I spend a lot of time in the folk music world, and as a professional fly on the wall one of my favorite, albeit creepy, things is to do is to watch people come up to musical artists after the show. It's such an intense and strange relationship, when one side has watched the other unzip their chest and leave it open on stage, and the other side has to take responsibility for unzipping their chest and leaving it open on stage. Those artists give so much of themselves to their audience, it's impressive, but the thought of it scares the living daylights out of me. 

I do like a good honest post, and for sure the blog entries that are more personal do better than other ones. I think we're all voyeurs, we're all curious, and we're all ready to whisper that next thing in another person's ear to keep life interesting. I am also heavily edited on here and have the entire internet between me and any readers (even if those readers are close friends), so I think what I'm getting at is we all owe our audiences exactly what we want to give them.

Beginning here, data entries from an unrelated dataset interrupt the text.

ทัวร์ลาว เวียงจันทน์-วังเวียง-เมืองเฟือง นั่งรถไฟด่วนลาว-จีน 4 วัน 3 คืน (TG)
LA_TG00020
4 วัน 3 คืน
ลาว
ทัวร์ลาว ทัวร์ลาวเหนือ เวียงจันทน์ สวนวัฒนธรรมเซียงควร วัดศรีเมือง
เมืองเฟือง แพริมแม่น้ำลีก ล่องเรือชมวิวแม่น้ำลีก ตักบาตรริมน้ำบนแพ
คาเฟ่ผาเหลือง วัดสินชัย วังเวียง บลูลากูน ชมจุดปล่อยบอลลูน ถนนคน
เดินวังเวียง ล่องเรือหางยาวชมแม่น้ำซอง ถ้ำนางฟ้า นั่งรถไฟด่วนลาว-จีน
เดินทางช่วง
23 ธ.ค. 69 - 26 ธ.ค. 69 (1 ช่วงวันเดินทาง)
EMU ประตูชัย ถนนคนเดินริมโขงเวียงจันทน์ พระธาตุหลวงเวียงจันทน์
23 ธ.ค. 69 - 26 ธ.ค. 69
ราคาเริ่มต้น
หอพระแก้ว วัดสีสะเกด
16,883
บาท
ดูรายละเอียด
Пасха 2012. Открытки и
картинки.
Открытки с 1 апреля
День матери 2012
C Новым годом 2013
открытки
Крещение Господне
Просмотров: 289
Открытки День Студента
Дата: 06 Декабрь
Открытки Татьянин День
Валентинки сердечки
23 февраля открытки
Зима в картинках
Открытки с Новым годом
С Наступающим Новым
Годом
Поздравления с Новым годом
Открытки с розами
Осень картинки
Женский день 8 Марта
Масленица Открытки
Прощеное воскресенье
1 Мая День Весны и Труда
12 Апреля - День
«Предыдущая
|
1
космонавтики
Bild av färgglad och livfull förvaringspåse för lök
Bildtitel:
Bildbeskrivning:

People demand a lot from artists, and a lot of what they demand is emotional labor. There are people in my life that I'm sure only share things with me because of how honest they perceive I am in my art. There are other people in my life that hand me their burdens as if I asked for them and am qualified to help them with them because of how honest they perceive I am in my art. I know so many other artists who have those exact same relationships, some are better at managing that that I am, others are not. I do not mean to complain about this, because trust is so precious and rare these days, but it is often overwhelming and strange. 

I know artists that share absolutely nothing about their lives outside of what is carefully curated, others like me are a little messier and share a version of ourselves for public consumption, and still others are willing to share more of themselves whenever the public asks for more. None are wrong. As per my posts about art practice early on in this blog I don't actually have an answer for what's right.

Maybe I shoot this one out into my friends list that is full of talented artists, what do we owe our audience?